[Exercise directions]
The expected answer is all of the entries, written out exactly.

________________________

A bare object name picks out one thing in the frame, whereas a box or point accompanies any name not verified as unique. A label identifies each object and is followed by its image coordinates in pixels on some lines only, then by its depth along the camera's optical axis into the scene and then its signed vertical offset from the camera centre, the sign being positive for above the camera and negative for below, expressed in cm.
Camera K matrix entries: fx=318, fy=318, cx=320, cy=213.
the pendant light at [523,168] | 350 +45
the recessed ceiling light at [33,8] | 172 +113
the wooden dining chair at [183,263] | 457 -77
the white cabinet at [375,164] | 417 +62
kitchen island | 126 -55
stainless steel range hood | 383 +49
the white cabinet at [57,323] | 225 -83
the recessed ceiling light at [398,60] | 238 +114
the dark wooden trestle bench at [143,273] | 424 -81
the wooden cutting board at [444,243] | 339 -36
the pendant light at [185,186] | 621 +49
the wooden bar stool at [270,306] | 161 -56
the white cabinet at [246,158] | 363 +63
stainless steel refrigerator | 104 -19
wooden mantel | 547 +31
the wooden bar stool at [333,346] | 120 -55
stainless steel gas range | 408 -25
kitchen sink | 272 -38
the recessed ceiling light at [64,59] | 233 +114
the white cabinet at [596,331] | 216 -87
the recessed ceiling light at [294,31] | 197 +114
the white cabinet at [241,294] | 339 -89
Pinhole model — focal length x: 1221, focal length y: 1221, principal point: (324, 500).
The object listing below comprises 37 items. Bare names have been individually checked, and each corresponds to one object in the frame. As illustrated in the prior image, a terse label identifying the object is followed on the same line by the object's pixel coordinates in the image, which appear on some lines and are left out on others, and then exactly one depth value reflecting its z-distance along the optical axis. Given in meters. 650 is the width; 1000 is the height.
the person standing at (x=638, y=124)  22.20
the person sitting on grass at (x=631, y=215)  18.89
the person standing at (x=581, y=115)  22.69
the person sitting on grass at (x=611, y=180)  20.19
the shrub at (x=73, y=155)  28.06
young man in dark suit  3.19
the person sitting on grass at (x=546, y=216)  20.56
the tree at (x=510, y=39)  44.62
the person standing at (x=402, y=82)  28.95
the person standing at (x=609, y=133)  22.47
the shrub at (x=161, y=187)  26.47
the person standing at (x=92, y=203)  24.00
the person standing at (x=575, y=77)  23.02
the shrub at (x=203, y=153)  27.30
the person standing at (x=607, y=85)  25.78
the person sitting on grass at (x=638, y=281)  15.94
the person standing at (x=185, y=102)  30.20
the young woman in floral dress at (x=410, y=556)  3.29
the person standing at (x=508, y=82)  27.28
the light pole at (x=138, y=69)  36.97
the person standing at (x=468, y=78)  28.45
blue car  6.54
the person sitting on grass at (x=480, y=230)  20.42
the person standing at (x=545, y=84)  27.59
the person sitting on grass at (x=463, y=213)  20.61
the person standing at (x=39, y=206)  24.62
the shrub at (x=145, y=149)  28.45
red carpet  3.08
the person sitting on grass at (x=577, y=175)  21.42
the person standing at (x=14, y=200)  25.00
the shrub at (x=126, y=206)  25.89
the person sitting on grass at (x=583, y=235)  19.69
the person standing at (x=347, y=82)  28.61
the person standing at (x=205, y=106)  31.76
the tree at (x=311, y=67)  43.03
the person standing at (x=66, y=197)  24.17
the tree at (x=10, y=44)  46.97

________________________

[Result of this exercise]
A bare object name picks out one thing in the frame, whereas a box or point accompanies any name not verified as unique. A label identifies each object and is followed by its image coordinates in pixels on some lines only, then by its depth along the camera's optical axis into the scene and then its signed vertical offset from the camera centre, the sign being positive for above the camera and negative for below, expressed in cm.
Camera K matrix entries: fx=318, fy=318, cx=320, cy=213.
the pendant light at [523,168] | 350 +45
the recessed ceiling light at [33,8] | 172 +113
the wooden dining chair at [183,263] | 457 -77
the white cabinet at [375,164] | 417 +62
kitchen island | 126 -55
stainless steel range hood | 383 +49
the white cabinet at [57,323] | 225 -83
the recessed ceiling light at [398,60] | 238 +114
the dark wooden trestle bench at [143,273] | 424 -81
the wooden cutting board at [444,243] | 339 -36
the pendant light at [185,186] | 621 +49
the wooden bar stool at [270,306] | 161 -56
the white cabinet at [246,158] | 363 +63
stainless steel refrigerator | 104 -19
wooden mantel | 547 +31
the wooden bar stool at [333,346] | 120 -55
stainless steel gas range | 408 -25
kitchen sink | 272 -38
the recessed ceiling light at [64,59] | 233 +114
the white cabinet at [596,331] | 216 -87
the recessed ceiling light at [294,31] | 197 +114
the white cabinet at [241,294] | 339 -89
Pinhole model — focal length x: 1221, focal length y: 1221, principal point: (324, 500).
The object listing below comprises 37 items. Bare names have been individually checked, and each corresponds to one object in the frame. As illustrated in the prior image, a terse label identifying the object is followed on the same line by the object's pixel coordinates in the image, which appear on some lines and are left out on others, and then exactly one depth value reflecting its z-distance along the optical axis. Given in meters. 650 is the width; 1000 is the height.
the person standing at (x=638, y=124)  22.20
the person sitting on grass at (x=631, y=215)  18.89
the person standing at (x=581, y=115)  22.69
the person sitting on grass at (x=611, y=180)  20.19
the shrub at (x=73, y=155)  28.06
young man in dark suit  3.19
the person sitting on grass at (x=546, y=216)  20.56
the tree at (x=510, y=39)  44.62
the person standing at (x=402, y=82)  28.95
the person standing at (x=609, y=133)  22.47
the shrub at (x=161, y=187)  26.47
the person standing at (x=92, y=203)  24.00
the person standing at (x=575, y=77)  23.02
the shrub at (x=203, y=153)  27.30
the person standing at (x=607, y=85)  25.78
the person sitting on grass at (x=638, y=281)  15.94
the person standing at (x=185, y=102)  30.20
the young woman in floral dress at (x=410, y=556)  3.29
the person standing at (x=508, y=82)  27.28
the light pole at (x=138, y=69)  36.97
the person standing at (x=468, y=78)  28.45
blue car  6.54
the person sitting on grass at (x=480, y=230)  20.42
the person standing at (x=545, y=84)  27.59
the person sitting on grass at (x=463, y=213)  20.61
the person standing at (x=39, y=206)  24.62
the shrub at (x=145, y=149)  28.45
red carpet  3.08
the person sitting on grass at (x=577, y=175)  21.42
the person standing at (x=14, y=200)  25.00
the shrub at (x=126, y=206)  25.89
the person sitting on grass at (x=583, y=235)  19.69
the person standing at (x=347, y=82)  28.61
the person standing at (x=205, y=106)  31.76
the tree at (x=311, y=67)  43.03
the person standing at (x=66, y=197)  24.17
the tree at (x=10, y=44)  46.97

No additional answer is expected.